**Text segment:**
The Texas sex toy case makes it clear that the Lawrence v. Texas ruling established a constitutional right to sexual privacy in the United States.Bolding's mine. Comments are from Greta Christina's entry at "The Blowfish Blog", which may be considered NWS if there's excessive prudishness at the helm of your webfilter. Not much I can add to the bolded bit, except to say that this may have a big impact on American politics that goes far beyond being able to sell vibrators in Texas that actually look like male members.And that, people, is HUGE.
Before the Texas sex toy case, we didn’t have that. You might have had it in the particular state you lived in — we’ve had it in California since 1975, when the consenting adults law got passed — but United States citizens did not have any constitutionally guaranteed right to sexual privacy until February 12, 2008.
And we have it now. Yes, the Federal courts have now said that you have a constitutional right to use a vibrator or a dildo. But so much more than that: the Federal courts have now said . . . well, let me quote briefly from the decision.
Just as in Lawrence, the State here wants to use its laws to enforce a public moral code by restricting private intimate conduct. The case is not about public sex. It is not about controlling commerce in sex. It is about controlling what people do in the privacy of their own homes because the State is morally opposed to a certain type of consensual private intimate conduct. This is an insufficient justification for the statute after Lawrence. (Emphasis mine.)
The Lawrence case didn’t just say that gay sex couldn’t be criminalized. It said that people — all people — have the right to engage in any consensual intimate conduct in their home, free from government intrusion. It said that people’s sex lives are not their neighbors’ business, not society’s business, and most emphatically not the government’s business. It said that the fact that the State doesn’t happen to like a particular kind of sex doesn’t mean they have a right to ban it, or indeed to have any say in it at all.
This case says, “Yup. That’s what Lawrence meant, all right.”
And that has enormous implications. (Assuming it gets upheld, of course; the decision could be appealed to the Supreme Court, and I haven’t read anything yet saying whether or not it will be.)

[Records from a dataset]
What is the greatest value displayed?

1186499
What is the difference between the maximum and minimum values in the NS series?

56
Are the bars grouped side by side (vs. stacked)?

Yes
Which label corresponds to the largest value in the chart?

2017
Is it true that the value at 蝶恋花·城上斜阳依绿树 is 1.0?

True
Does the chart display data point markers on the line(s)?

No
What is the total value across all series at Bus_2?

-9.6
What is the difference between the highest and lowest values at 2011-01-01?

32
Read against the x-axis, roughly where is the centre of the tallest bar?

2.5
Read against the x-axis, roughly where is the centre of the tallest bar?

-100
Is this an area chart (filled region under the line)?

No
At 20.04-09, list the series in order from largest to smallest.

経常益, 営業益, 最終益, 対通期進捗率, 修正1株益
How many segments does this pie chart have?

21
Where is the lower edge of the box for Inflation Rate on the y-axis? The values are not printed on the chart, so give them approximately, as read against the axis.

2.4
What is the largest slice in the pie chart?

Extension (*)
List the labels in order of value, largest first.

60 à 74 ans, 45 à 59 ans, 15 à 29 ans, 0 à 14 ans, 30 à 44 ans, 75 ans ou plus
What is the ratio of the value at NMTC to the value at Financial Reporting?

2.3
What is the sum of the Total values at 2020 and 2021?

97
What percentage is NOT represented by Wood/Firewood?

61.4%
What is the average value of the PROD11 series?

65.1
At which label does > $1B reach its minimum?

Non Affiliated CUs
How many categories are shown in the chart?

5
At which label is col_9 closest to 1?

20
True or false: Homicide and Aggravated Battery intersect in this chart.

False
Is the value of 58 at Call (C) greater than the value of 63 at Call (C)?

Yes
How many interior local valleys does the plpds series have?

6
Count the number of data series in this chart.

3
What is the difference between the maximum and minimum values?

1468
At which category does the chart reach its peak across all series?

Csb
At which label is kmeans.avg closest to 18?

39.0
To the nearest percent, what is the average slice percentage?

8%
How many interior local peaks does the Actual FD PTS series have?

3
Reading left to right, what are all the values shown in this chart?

**Questions on the material:**
a - According to the blog post on the Texas sex toy case, since what year has California had a right to sexual privacy?
b - Decide whether each statement agrees with the blog post on the Texas sex toy case. Answer yes or no for each, quoting the deciding words. (i) United States citizens had a constitutionally guaranteed right to sexual privacy before February 12, 2008. (ii) The quoted decision says the case is not about public sex. (iii) The post says the Supreme Court has already upheld the decision.
These records have no connection to the text.

**Answers for the exercise:**
a - Since 1975, when the consenting adults law was passed.

b -
(i) No: "United States citizens did not have any constitutionally guaranteed right to sexual privacy until February 12, 2008."
(ii) Yes: "The case is not about public sex."
(iii) No: "the decision could be appealed to the Supreme Court, and I haven’t read anything yet saying whether or not it will be."